# Exercise details
Tally how many lines in the data below contain the string "Take", and reply with that number alone.

◆ ◆ ◆ ◆

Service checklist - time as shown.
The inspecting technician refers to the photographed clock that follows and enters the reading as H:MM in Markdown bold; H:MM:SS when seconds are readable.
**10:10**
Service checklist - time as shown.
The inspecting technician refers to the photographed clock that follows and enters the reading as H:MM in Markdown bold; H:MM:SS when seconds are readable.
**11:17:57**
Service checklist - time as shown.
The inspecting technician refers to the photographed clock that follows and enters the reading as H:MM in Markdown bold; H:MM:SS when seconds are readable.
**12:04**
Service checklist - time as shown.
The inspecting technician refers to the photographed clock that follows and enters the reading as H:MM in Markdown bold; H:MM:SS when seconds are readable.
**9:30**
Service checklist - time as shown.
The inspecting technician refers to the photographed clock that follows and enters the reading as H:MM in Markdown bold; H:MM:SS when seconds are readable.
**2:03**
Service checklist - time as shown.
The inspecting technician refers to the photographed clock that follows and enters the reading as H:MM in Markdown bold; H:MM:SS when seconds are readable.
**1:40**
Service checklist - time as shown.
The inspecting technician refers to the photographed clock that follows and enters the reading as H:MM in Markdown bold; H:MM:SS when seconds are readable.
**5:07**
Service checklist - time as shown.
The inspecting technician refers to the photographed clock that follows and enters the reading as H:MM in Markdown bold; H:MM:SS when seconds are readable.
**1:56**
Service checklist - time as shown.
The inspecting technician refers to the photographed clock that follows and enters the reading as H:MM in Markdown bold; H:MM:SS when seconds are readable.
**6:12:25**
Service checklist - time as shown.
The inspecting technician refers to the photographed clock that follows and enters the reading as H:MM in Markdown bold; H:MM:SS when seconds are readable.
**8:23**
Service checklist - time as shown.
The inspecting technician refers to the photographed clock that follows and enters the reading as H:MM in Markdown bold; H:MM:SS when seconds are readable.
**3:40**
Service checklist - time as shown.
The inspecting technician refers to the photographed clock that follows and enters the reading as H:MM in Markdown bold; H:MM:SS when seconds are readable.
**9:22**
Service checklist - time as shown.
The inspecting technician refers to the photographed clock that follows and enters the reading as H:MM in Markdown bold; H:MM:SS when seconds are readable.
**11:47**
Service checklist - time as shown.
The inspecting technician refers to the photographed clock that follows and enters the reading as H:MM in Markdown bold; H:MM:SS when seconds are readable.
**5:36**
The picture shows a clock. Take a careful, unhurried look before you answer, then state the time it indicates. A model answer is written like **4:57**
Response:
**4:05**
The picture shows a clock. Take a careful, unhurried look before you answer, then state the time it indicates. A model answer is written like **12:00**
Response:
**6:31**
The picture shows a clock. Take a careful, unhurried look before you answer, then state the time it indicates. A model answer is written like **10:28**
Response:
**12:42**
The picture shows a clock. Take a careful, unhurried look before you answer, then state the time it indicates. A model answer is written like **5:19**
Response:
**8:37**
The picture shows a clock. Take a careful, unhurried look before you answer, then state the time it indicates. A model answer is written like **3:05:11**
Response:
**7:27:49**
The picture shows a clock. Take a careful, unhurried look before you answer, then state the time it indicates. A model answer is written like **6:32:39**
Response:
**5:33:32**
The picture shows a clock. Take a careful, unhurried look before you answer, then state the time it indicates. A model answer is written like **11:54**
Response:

◆ ◆ ◆ ◆

# Solution to this exercise
7